I was frozen, yet out of fear I nodded nervously.

"Excuse me, son, wasn't there a kiosk owned by an old lady a few yards away from here?" he was pointing to the other end of the street, near the rubble of an old building.

Son? As I looked up, I could distinguish an old bony face of a middle-aged man. I used to visit this place sometimes, but always in daylight. I knew what he was asking about.

I said, "I think you're talking about Om Zaki's kiosk; I'm afraid she doesn't live here any more."

The cheerful friendly look on his face was immediately replaced with a severe convulsive struggle to keep his composure, suppressing a tear or scream. I felt pity for him. I didn't want to let him go without cheering him up ... but my attempt proved futile!

When we arrived at my house, the long trek took its toll on him: he was too fatigued to think of his melancholy. My mother was surprised at the newcomer; except for the venerable old gentleman's countenance, he was nothing but a homeless vagabond seeking food, and fell short of gaining her sympathy. However, my intention wasn't to host the old timer for long.

At midnight, while I was reading, a sound of weeping was coming from the guestroom—faint, but discernible in the silence of the night. Walking toward the room, I stopped at the doorway by the door that was left ajar. He was hunched on his bed. "Hope I'm not intruding, may I come in?" I said. There was no answer, so I took that for Yes.

He told me about his early years; his descent from a wealthy family and his father who had run up huge debts before he went bankrupt. While still in college, he had to leave the house and find a job along with his study. Despite all the hardships he endured, he could still find life worth-living. Twenty years ago, his health started to deteriorate due to a family disease, that made him lose his mother and one of his sisters. Now he's living on medicine, and hoping, as long as he affords buying it, that Death can wait a year or two!

The disease left him almost penniless, and his last hope now was to find Mrs. Oliver, a close friend to his late mother, whom the latter had helped many times. I promised to help him find her, and offered to give him some cash. That brought tears to his eyes.

I left him for a few seconds and went to my room. I had some money I kept in the nightstand next to my bed. I tiptoed all the way to the headboard, so I didn't disturb my mother who was sound asleep then.
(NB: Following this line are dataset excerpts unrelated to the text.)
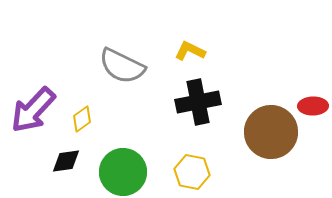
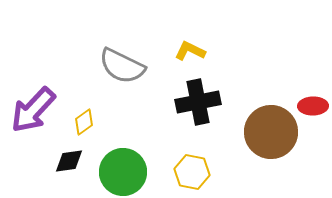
yellow diamond: moved 2 px right, 3 px down
black diamond: moved 3 px right
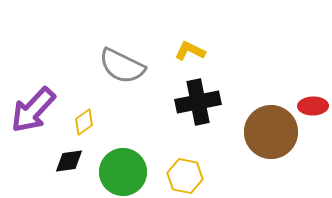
yellow hexagon: moved 7 px left, 4 px down
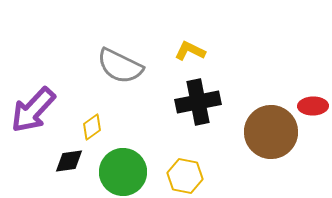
gray semicircle: moved 2 px left
yellow diamond: moved 8 px right, 5 px down
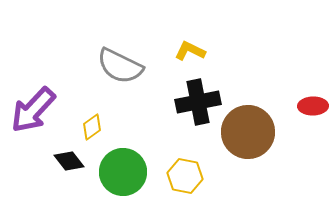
brown circle: moved 23 px left
black diamond: rotated 60 degrees clockwise
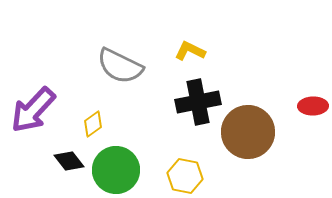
yellow diamond: moved 1 px right, 3 px up
green circle: moved 7 px left, 2 px up
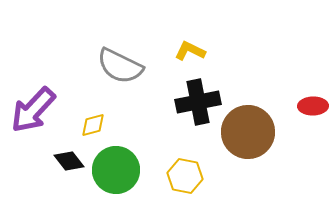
yellow diamond: moved 1 px down; rotated 20 degrees clockwise
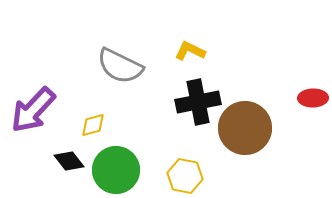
red ellipse: moved 8 px up
brown circle: moved 3 px left, 4 px up
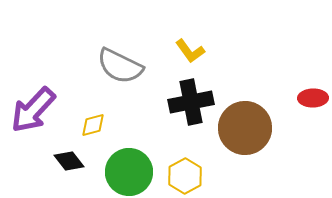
yellow L-shape: rotated 152 degrees counterclockwise
black cross: moved 7 px left
green circle: moved 13 px right, 2 px down
yellow hexagon: rotated 20 degrees clockwise
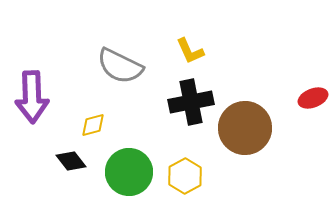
yellow L-shape: rotated 12 degrees clockwise
red ellipse: rotated 20 degrees counterclockwise
purple arrow: moved 1 px left, 13 px up; rotated 45 degrees counterclockwise
black diamond: moved 2 px right
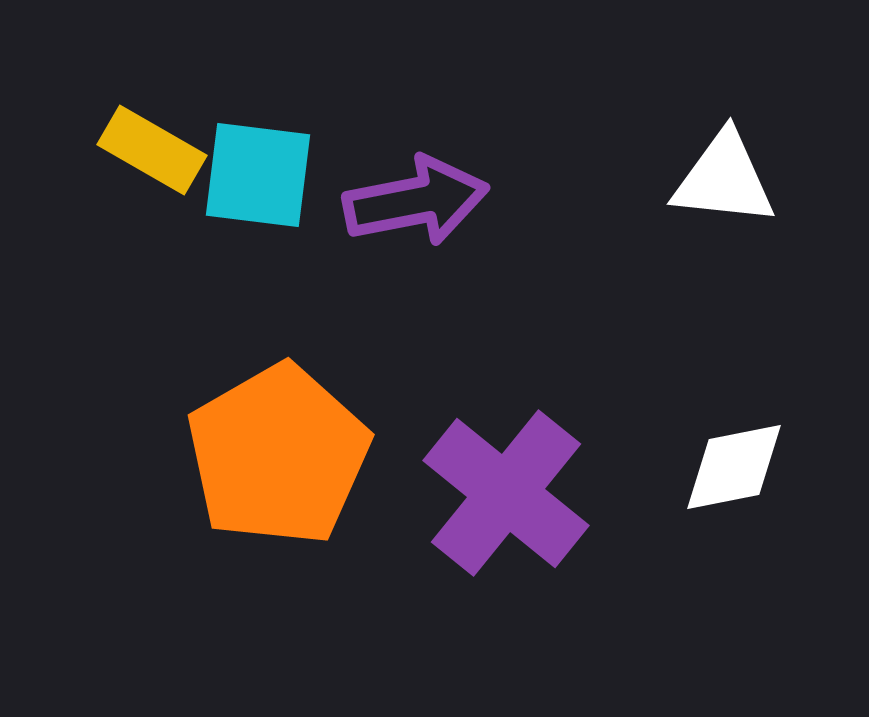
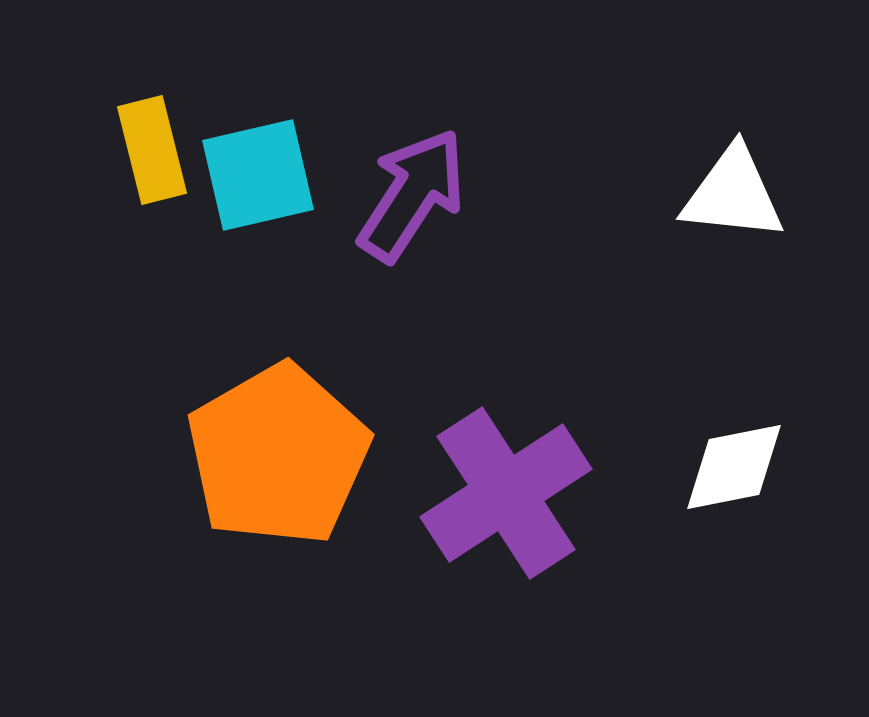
yellow rectangle: rotated 46 degrees clockwise
cyan square: rotated 20 degrees counterclockwise
white triangle: moved 9 px right, 15 px down
purple arrow: moved 4 px left, 6 px up; rotated 46 degrees counterclockwise
purple cross: rotated 18 degrees clockwise
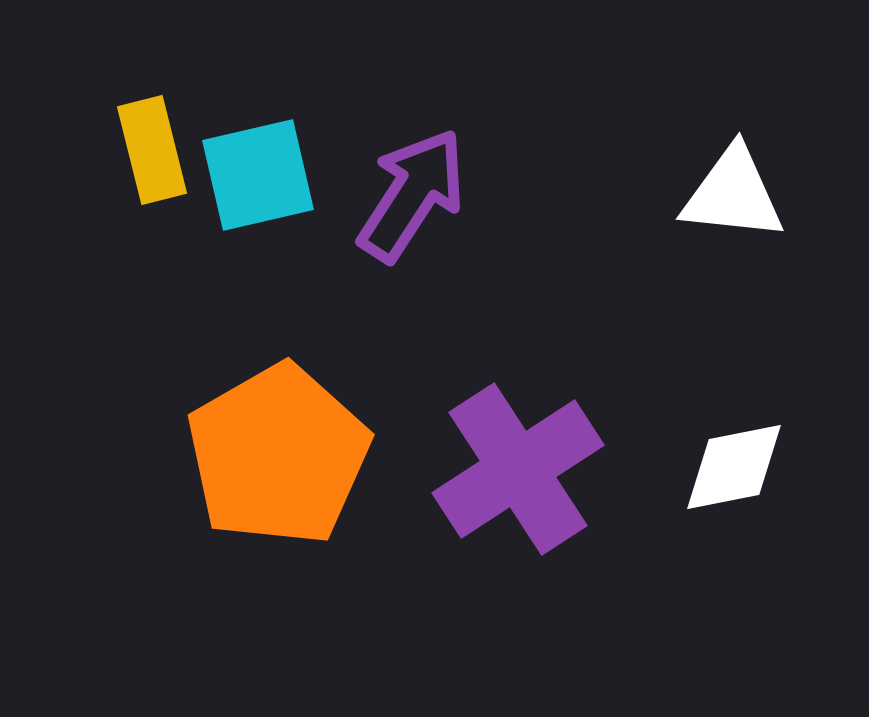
purple cross: moved 12 px right, 24 px up
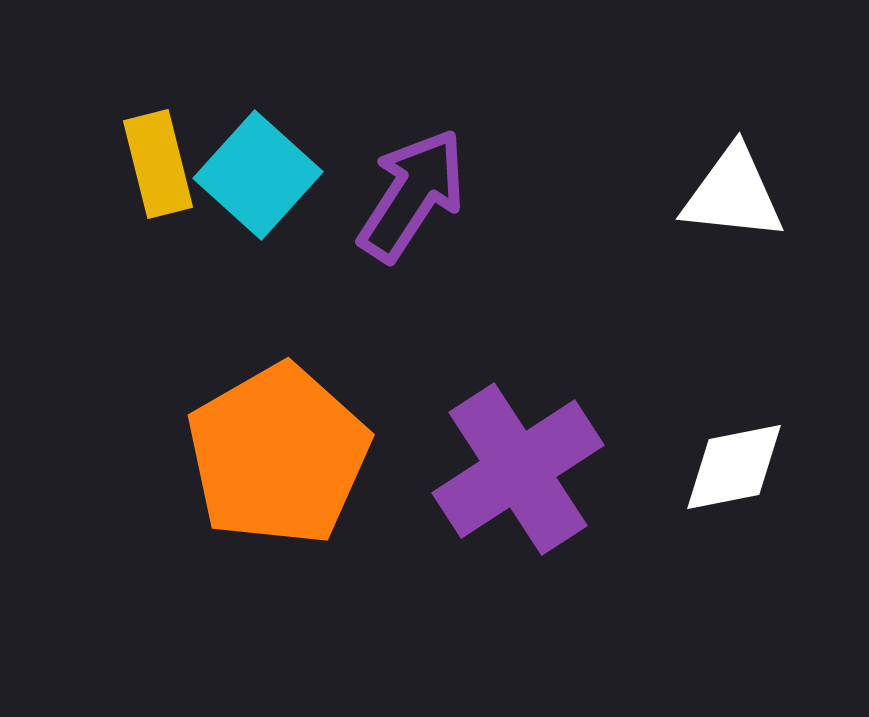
yellow rectangle: moved 6 px right, 14 px down
cyan square: rotated 35 degrees counterclockwise
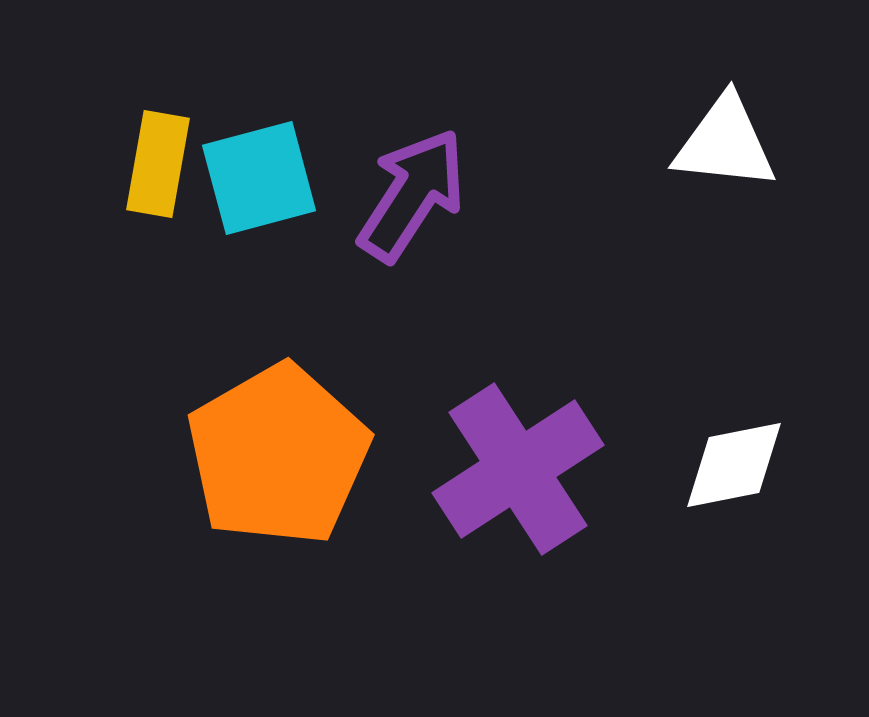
yellow rectangle: rotated 24 degrees clockwise
cyan square: moved 1 px right, 3 px down; rotated 33 degrees clockwise
white triangle: moved 8 px left, 51 px up
white diamond: moved 2 px up
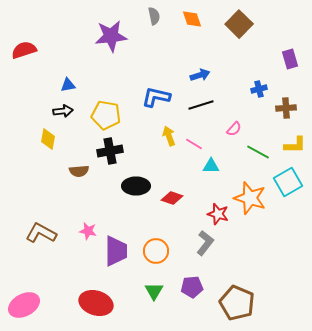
But, she woke up suddenly, screaming: "WATCH OUT!" I felt a heavy object on the back of my head ... And that's all I could remember!

* * *

It was morning; a few orange sunrays sneaked into my room, but my eyes didn't want to open. Instead, through lids like lizards', I was enjoying the fanciful creatures and ghosts my eyes were seeing. The bloody orange became darker and a black figure was standing in front of my bed. I heard a loud slam and someone was running. I immediately opened my eyes to find that it was the wind that shut the window and inspired the whole scene. Though it was a dream, I learned never to be deceived by appearances ... There my day had begun!